## Instruções
**1.** De acordo com o texto sobre Foer, desde que idade ele é vegetariano?
**2.** Forneça a continuação do texto sobre Foer a partir da última frase apresentada.

## Documento-fonte
==============================
Foer conta que se irrita quando as pessoas ficam falando só de suas realizações, não das dificuldades. Por isso, imprimiu tom ultrapessoal ao texto, por exemplo, ao admitir que, mesmo sendo vegetariano desde os dez anos, às vezes busca se confortar num hambúrguer.
Verdade que foram poucas recaídas, talvez cinco, em vários anos. Mas ainda se permite a ingestão de ovos e laticínios no jantar, que, para ele, é a refeição social e afetivamente mais significativa.
A confissão de fraquezas não é artifício retórico, justifica. É partir de um terreno comum com as pessoas que, mesmo convictas da crise climática e da necessidade de a domar, não conseguem fazer algo a respeito.
À pergunta sobre se o livro não comete uma espécie de "sincericídio" (expressão que disse não conhecer, mas da qual gostou), ou seja, desencorajar leitores de fazer a coisa certa insistindo em como é sacrificado, Foer responde que não. "É a verdade. E dizer a verdade é uma política melhor do que mentir. Não se exige perfeição, e ela nem é possível."
É possível debater se é confiável a estimativa citada por Foer de que 51% das emissões de gases do efeito estufa provêm da pecuária, e ele a defende em detalhe num anexo só para isso. Mas é difícil de rebater que tal mudança de hábito representa a maior contribuição que cada indivíduo pode dar contra o aquecimento global.
==============================
## Listagem de registros
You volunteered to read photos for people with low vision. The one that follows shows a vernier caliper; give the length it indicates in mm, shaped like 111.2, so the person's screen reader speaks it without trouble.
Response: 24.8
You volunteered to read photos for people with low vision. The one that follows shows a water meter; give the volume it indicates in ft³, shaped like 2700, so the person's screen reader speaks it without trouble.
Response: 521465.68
==============================
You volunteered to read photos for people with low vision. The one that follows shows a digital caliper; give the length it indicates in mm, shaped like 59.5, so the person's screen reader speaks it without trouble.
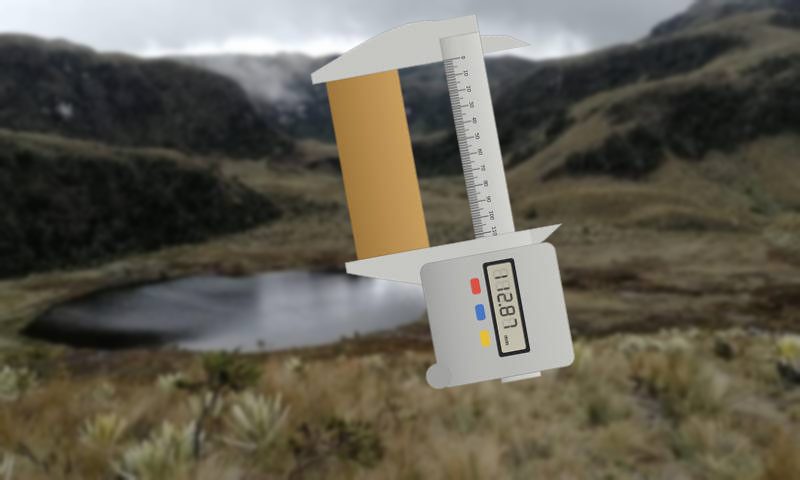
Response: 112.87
==============================
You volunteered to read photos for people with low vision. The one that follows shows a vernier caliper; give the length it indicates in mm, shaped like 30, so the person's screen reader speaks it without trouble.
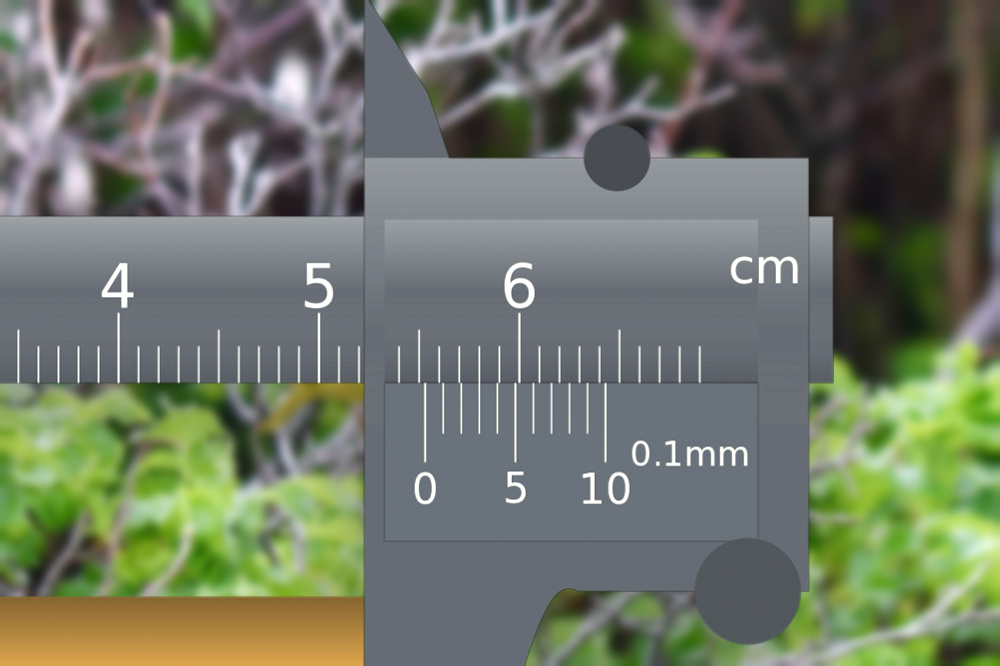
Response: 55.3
==============================
## Problemas resolvidos
**1.** Desde os dez anos.

**2.**
De pouco valer andar de bicicleta, reciclar lixo e usar canudinhos de papel se a pessoa continua a frequentar aeroportos e churrascarias. Quem não quer viajar nas férias para o desconhecido ou se entregar aos prazeres da carne? Se é possível reduzir viagens aéreas, também deveria ser factível comer menos produtos animais.
O busílis está no fato de esses sacrifícios serem proibitivos, emocionalmente, e o desastre do clima desembestado, muito distante no tempo -- fim do século -- e no espaço -- sofrerão suas piores consequências, aliás já sofrem, os países e pessoas mais pobres, como habitantes de Bangladesh.
"Temos de ter consciência da morte que nos cerca, mesmo que ela não tenha acontecido ainda, mesmo quando é fácil não percebê-la, mesmo quando o nosso suicídio mata primeiro os outros", escreveu ele no livro.
O autor não chega a se dizer esperançoso com a eleição de Joe Biden, só que tem agora menos desesperança. Sustenta o paradoxo de que Donald Trump ajudou a causa ambiental ao tornar mais aguda a consciência da crise e que os jovens não estariam marchando pelo clima no mundo todo se Hillary Clinton tivesse vencido em 2016.
Depois de dois livros militantes, o próximo de Foer será um romance, mas também sobre traumas - um acidente que sofreu quando criança, a partir do qual se desenrolam várias histórias paralelas. Autobiográfico? "Sim, mas não ao ponto de sincericídio."